• _What is expected_
Each line of the listing below must be retyped as given.

Data listing Start Marker

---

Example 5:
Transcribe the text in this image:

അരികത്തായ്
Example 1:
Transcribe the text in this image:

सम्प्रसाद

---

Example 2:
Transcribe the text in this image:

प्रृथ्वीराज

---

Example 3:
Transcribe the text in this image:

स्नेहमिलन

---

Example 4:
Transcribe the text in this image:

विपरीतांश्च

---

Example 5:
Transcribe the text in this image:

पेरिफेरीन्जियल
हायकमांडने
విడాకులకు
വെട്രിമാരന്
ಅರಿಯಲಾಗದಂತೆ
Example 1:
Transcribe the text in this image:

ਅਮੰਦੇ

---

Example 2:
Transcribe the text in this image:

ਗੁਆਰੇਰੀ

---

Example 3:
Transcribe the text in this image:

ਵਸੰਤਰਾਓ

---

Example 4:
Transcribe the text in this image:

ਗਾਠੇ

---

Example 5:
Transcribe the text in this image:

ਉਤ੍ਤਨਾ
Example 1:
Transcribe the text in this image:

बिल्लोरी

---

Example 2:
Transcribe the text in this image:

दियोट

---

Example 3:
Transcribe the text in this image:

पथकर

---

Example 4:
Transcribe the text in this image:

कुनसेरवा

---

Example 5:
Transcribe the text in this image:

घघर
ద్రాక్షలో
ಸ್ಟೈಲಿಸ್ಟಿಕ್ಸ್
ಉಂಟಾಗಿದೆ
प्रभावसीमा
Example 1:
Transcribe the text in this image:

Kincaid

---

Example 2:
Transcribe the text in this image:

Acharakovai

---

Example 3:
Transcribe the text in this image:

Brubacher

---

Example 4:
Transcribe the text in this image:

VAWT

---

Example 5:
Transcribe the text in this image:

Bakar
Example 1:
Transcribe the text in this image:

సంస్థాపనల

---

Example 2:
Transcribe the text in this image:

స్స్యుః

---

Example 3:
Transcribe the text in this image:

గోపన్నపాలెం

Data listing End Marker

• _Solved exercise_
---

Example 5:
Transcribe the text in this image:

അരികത്തായ്
Example 1:
Transcribe the text in this image:

सम्प्रसाद

---

Example 2:
Transcribe the text in this image:

प्रृथ्वीराज

---

Example 3:
Transcribe the text in this image:

स्नेहमिलन

---

Example 4:
Transcribe the text in this image:

विपरीतांश्च

---

Example 5:
Transcribe the text in this image:

पेरिफेरीन्जियल
हायकमांडने
విడాకులకు
വെട്രിമാരന്
ಅರಿಯಲಾಗದಂತೆ
Example 1:
Transcribe the text in this image:

ਅਮੰਦੇ

---

Example 2:
Transcribe the text in this image:

ਗੁਆਰੇਰੀ

---

Example 3:
Transcribe the text in this image:

ਵਸੰਤਰਾਓ

---

Example 4:
Transcribe the text in this image:

ਗਾਠੇ

---

Example 5:
Transcribe the text in this image:

ਉਤ੍ਤਨਾ
Example 1:
Transcribe the text in this image:

बिल्लोरी

---

Example 2:
Transcribe the text in this image:

दियोट

---

Example 3:
Transcribe the text in this image:

पथकर

---

Example 4:
Transcribe the text in this image:

कुनसेरवा

---

Example 5:
Transcribe the text in this image:

घघर
ద్రాక్షలో
ಸ್ಟೈಲಿಸ್ಟಿಕ್ಸ್
ಉಂಟಾಗಿದೆ
प्रभावसीमा
Example 1:
Transcribe the text in this image:

Kincaid

---

Example 2:
Transcribe the text in this image:

Acharakovai

---

Example 3:
Transcribe the text in this image:

Brubacher

---

Example 4:
Transcribe the text in this image:

VAWT

---

Example 5:
Transcribe the text in this image:

Bakar
Example 1:
Transcribe the text in this image:

సంస్థాపనల

---

Example 2:
Transcribe the text in this image:

స్స్యుః

---

Example 3:
Transcribe the text in this image:

గోపన్నపాలెం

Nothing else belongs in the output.